As a firm believer in allowing each individual to chart their own path for grieving and healing, online spaces may become mechanisms for both. In my own process, I try to push the boundaries of what feels comfortable to share on Facebook, twitter, etc. I don’t shy away from posting pictures of my father, marking what would-have-been his sixtieth birthday, the sixth year since his death, or my travels to places he would have loved. However, the accompanying text is often positive, such as “missing your adventures” rather than engaging with the harder, empty feelings of loss. While I can’t express my “full self” in this online space, I trend towards sharing what I can with this online world. As my community is spread throughout many places, online becomes the place that I receive (and provide) support from so many communities at once. Online, I am reminded of the people beyond the Facebook photos who love and care about me---through likes, comments, and quick emails after they see the post.

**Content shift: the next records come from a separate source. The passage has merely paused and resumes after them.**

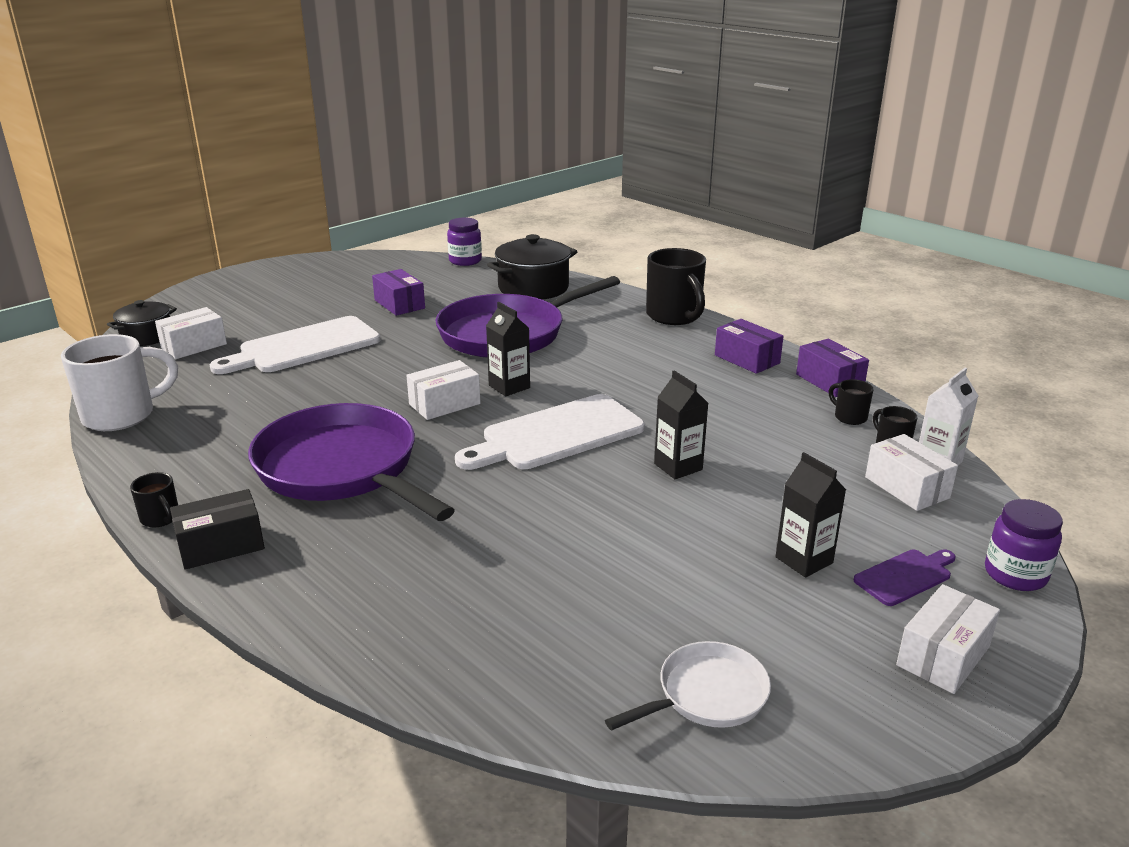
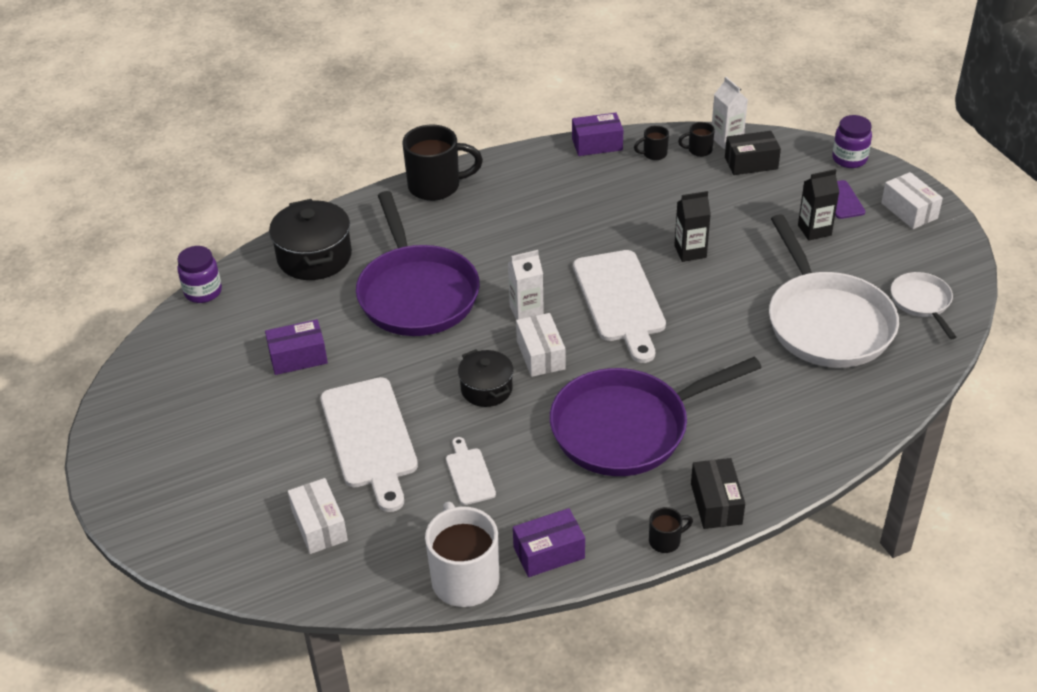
camera: 70 degrees left, 15 degrees up
black pot [107,300,177,346] -> black pot moved to [458,349,513,407]
black carton [486,302,530,396] -> white carton [508,250,544,320]
purple box [715,319,784,374] -> purple box moved to [513,508,585,577]
white box [865,434,958,511] -> black box [725,131,781,175]
none -> white cutting board [446,437,496,505]
none -> white pan [769,214,899,368]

Beyond our individual experiences with grief and healing---Facebook has become a community in itself, creating a way to memorialize those who have died. Two of my “current” Facebook friends are people who have passed away. Their profiles remain places where friends and family leave notes---sharing life updates, memories, or simply typing “I miss you.” In a world where visiting gravesites may not be practical, the online memorial space may bring us closer together.  In her blog post, Online Mourning and The Unexpected Refuge of Facebook, Cheri Lucas (another Equals Record writer) discusses her experience with a friend’s death;

“A few hours after receiving the news, I wrote something and shared it as a Facebook note. I posted scanned photos from college—precious moments of youth, debauchery, and experiences I had never shared publicly—from nearly 15 years ago: onto his profile, our friends’ profiles, and my timeline. I sat in front of my computer, clicking on photos people tagged of him: images that conjured memories, that stunned and confused me, that made me feel grateful for knowing him, that devastated me because I realized I didn’t know the man he had become.

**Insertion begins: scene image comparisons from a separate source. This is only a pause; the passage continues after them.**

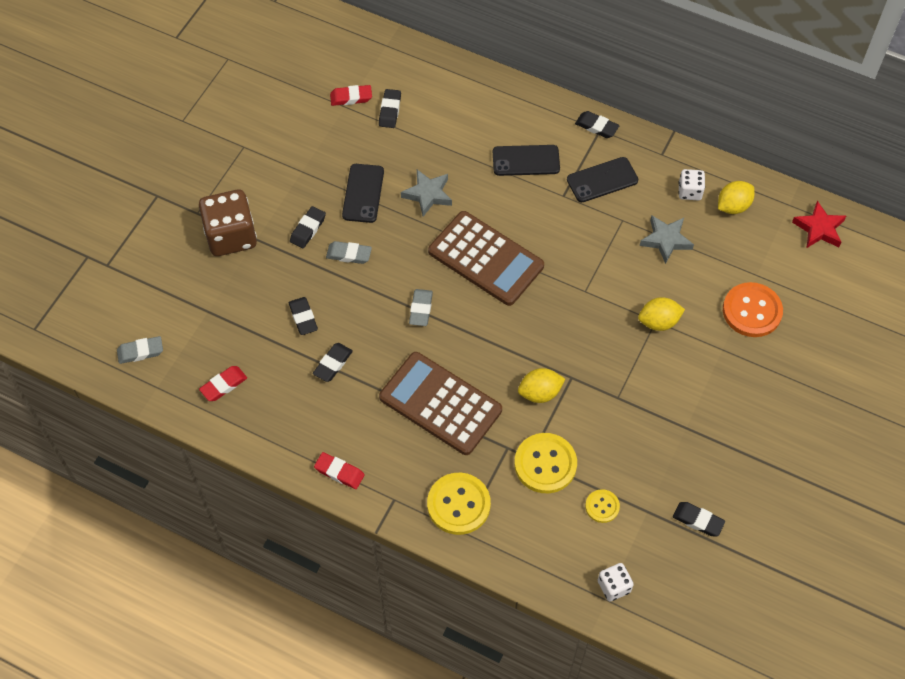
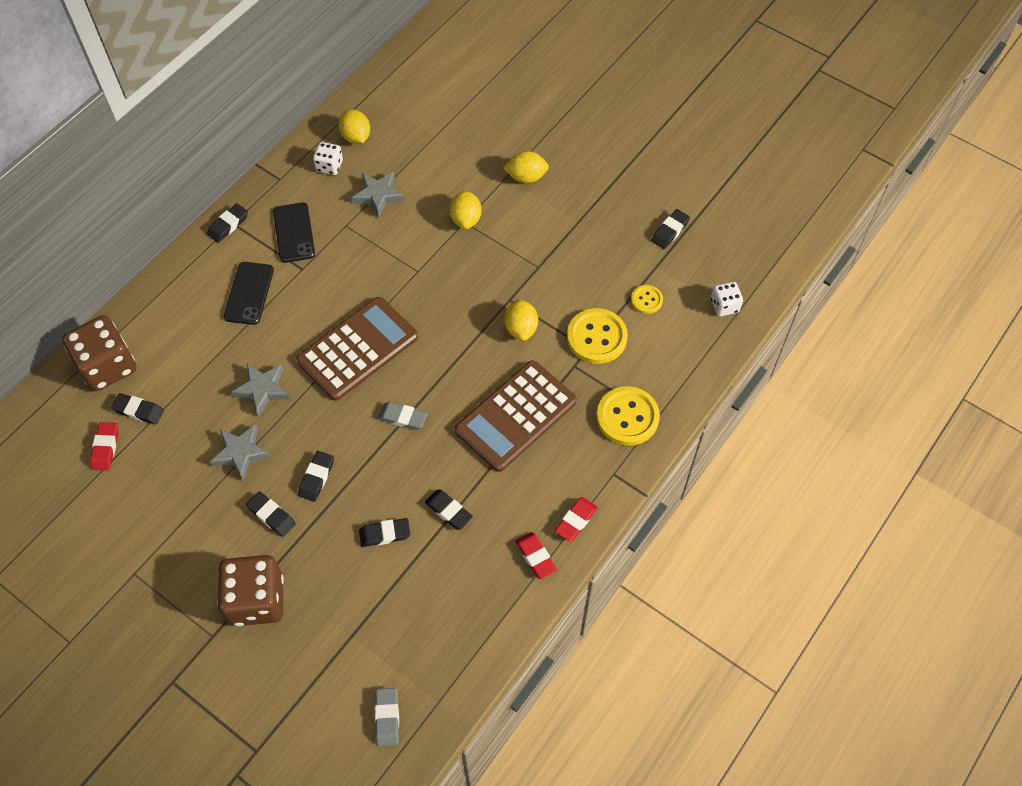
camera: 80 degrees left, 0 degrees up
red eraser [199,366,247,401] -> red eraser moved to [515,532,557,579]
grey eraser [326,241,372,264] -> black eraser [298,451,334,502]
black phone [342,164,384,223] -> grey star [210,424,271,480]
orange button [723,282,783,337] -> none
red star [792,200,846,248] -> none
none -> brown dice [62,315,136,391]
none -> yellow lemon [503,151,549,183]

Alone, I sobbed. Yet I sobbed with Facebook open—his life revealed and exposed in bits on my screen, his friends spilling tears on his profile. I sobbed at home, by myself, but also with everyone else. I had never given in to the community of Facebook until that moment. For the first time, its communal space had comforted me.”

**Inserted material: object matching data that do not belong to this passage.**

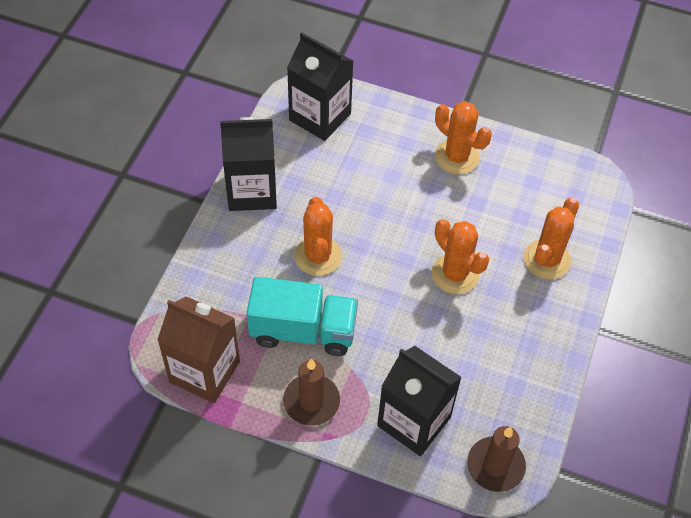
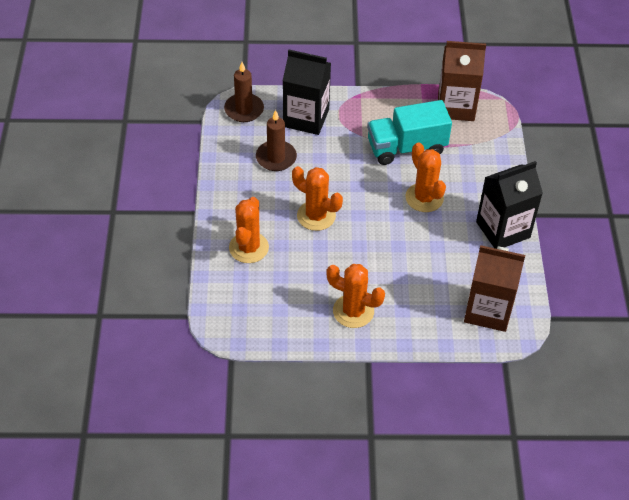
camera: 160 degrees right, 5 degrees down
brown candle [283,359,340,426] -> brown candle moved to [256,110,297,171]
black carton [287,33,353,141] -> brown carton [464,245,525,332]

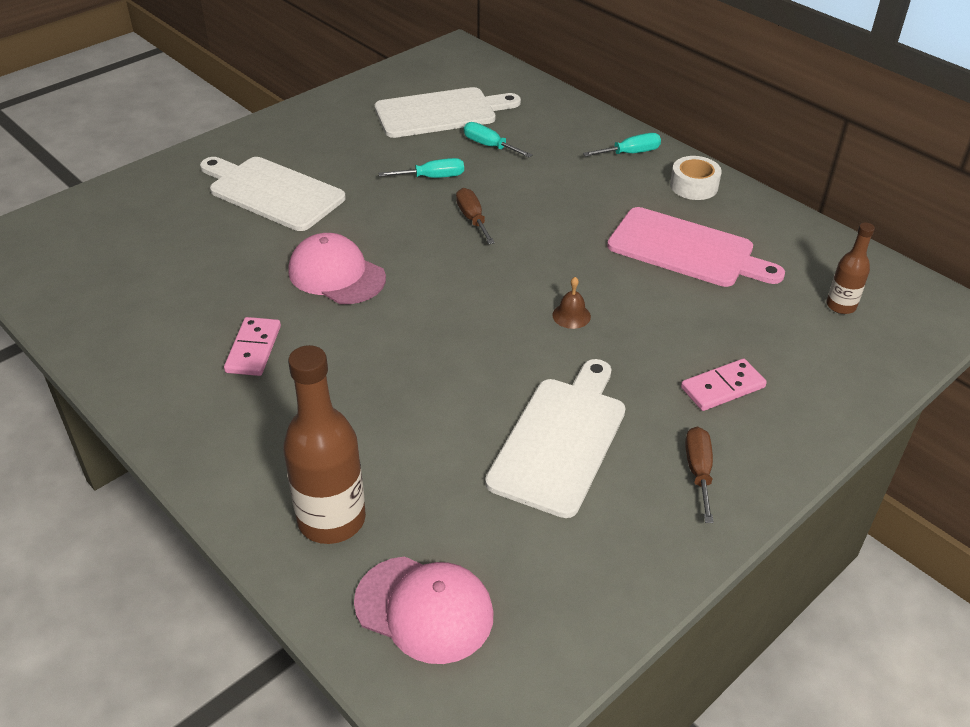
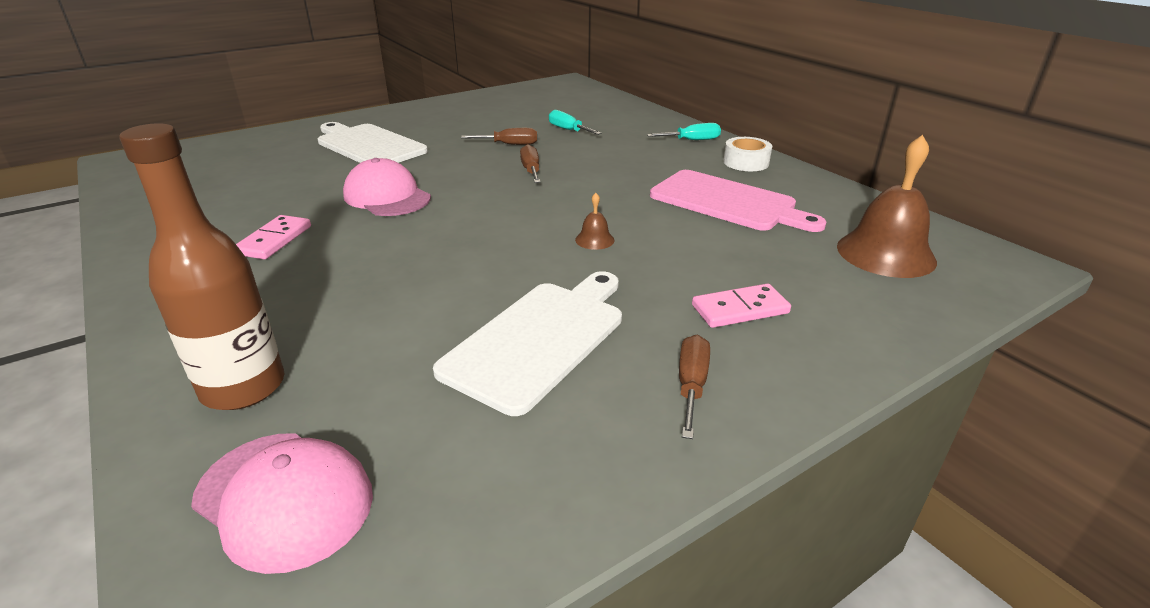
camera: 10 degrees right, 10 degrees down
white cutting board [375,87,521,138] -> none
turquoise screwdriver [378,158,464,178] -> brown screwdriver [461,128,537,145]
brown bottle [826,222,875,314] -> brown bell [837,135,937,278]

The possibilities of online spaces to bring us together are endless, we can share memories of those who have died, sharing our own healing processes, and of course, share our joys. Yet, as Wortham also notes, we don’t yet know the outcomes of creating online communities that don’t support the whole breadth of human emotions. However, we should trend towards sharing our authentic selves, our whole journeys---and in return, we should support others who do just that---comment on posts people share about those they have lost, about their difficult moments---engaging with the full spectrum of emotions, will only make the blissful moments stronger.

Much of my community is online, thus my grieving and healing cannot be completely separate. However, as with all pieces of grieving, this is personal---and we will each have to carve out how we interact with our online spaces. Yet, striving to make these spaces open to deeper human interaction, will only bring us closer to each other, and as a community---closer to healing.